• [EXERCISES]
(A) Answer these from the passage on Udo Kasemets:
(i) At what age did he die?
(ii) Who wrote a doctoral thesis on him, and at which university?
(iii) Which system did he work within throughout the 1950s?
(B) Extend the passage on composer Udo Kasemets, picking up after its last sentence.

If you ever heard an Udo Kasemets musical composition, you may have regarded it as strange and atonal. Mr. Kasemets would have been fine with that.

For him, atonality and dissonance were not pejoratives, but musical goals. His music, especially his later pieces, eschewed conventional tonal systems. Neither was it terribly melodic. Often minimalist and showcasing the beauty of silence, his work was avant-garde and experimental, never safe, always fresh. Who else would take chaos theory, fractal geometry or the writing of Dylan Thomas and set it to music to create complete aural landscapes?

"It's hard to describe his pieces as compositions," conceded Jeremy Strachan, whose University of Toronto doctoral thesis is on Mr. Kasemets. "They were more like events. They drew from chants and indeterminate procedures, meaning they weren't really notes you read on a page. There were a lot of performance instructions. He drew inspiration from all kinds of non-musical sources, such as the Mayan calendar, science and the structure of fractals.

"A lot of his pieces don't really sound like musical pieces the way we think about them," Mr. Strachan said. "They're static in many ways, and nonlinear, in the sense that they don't sound like they're working toward something."

Composer, critic, teacher, advocate and organizer within the contemporary music world, Mr. Kasemets died in Toronto on Jan. 19 at the age of 94.

"Udo considered himself to be a bit of a maverick, and his compositions were indeed unusual," remarked his long-time friend and onetime student, the singer Susan Layard. "His music, however, always made you think and learn. For Udo, music was everything. Until he became ill, he worked on his composition almost every day."

Talking with Mr. Kasemets was "a bit like talking with Socrates, who also claimed nothing for himself but the ability to keep asking questions," wrote Robert Everett-Green in The Globe in 2009. "But while Socrates, in Plato's dialogues, is focused on strict lines of logical argument, Mr. Kasemets's mind is continually seeking out lateral connections between different kinds of endeavours."

In its tribute after his death, the Canadian Music Centre noted that Mr. Kasemets, in his earlier days, composed in conventional styles, first strictly tonally, then using more dissonant "attitudes," and finally adopting the dodecaphonic system, working within it throughout the 1950s.

• [GIVEN DATA]

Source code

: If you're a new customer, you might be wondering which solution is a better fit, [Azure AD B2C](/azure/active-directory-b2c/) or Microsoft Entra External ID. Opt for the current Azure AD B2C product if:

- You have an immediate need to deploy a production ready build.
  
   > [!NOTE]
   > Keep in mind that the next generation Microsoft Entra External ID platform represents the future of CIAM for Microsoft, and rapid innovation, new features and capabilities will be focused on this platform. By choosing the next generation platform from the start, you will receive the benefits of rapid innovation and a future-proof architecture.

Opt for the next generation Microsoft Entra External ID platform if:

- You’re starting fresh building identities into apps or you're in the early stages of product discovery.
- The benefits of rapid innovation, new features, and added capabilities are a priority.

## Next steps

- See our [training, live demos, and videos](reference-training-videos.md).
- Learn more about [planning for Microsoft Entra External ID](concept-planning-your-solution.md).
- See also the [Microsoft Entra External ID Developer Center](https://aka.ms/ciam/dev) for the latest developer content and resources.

• [RESULTS IN ORDER]
(A)
(i) 94
(ii) Jeremy Strachan, at the University of Toronto
(iii) The dodecaphonic system

(B)
The system, also known as the 12-note technique, is a method of musical composition devised by Austrian composer Arnold Schoenberg. It's a way to ensure that all 12 notes of the chromatic scale are sounded equally, preventing emphasis of any one note. The music also avoids being in a key.

But in the early 1960s, everything changed when Mr. Kasemets discovered the sounds of the American avant-garde composer and theorist John Cage. It was the pivotal moment in Mr. Kasemets's life, Mr. Strachan said. "Everything goes back, in one way or another, to Cage."

Mr. Kasemets began moving away from his somewhat traditional modernism into the exploratory kind of music he made from then on; toward special notations, using mixed media, including audiovisual interactions with the audience, and electroacoustics.

"I was a changed person from that day on," Mr. Kasemets recalled in 2009 of his fateful encounter. "Cage opened up my mind. He managed all his life to keep asking questions about what music really is." These were questions Mr. Kasemets himself strove to answer.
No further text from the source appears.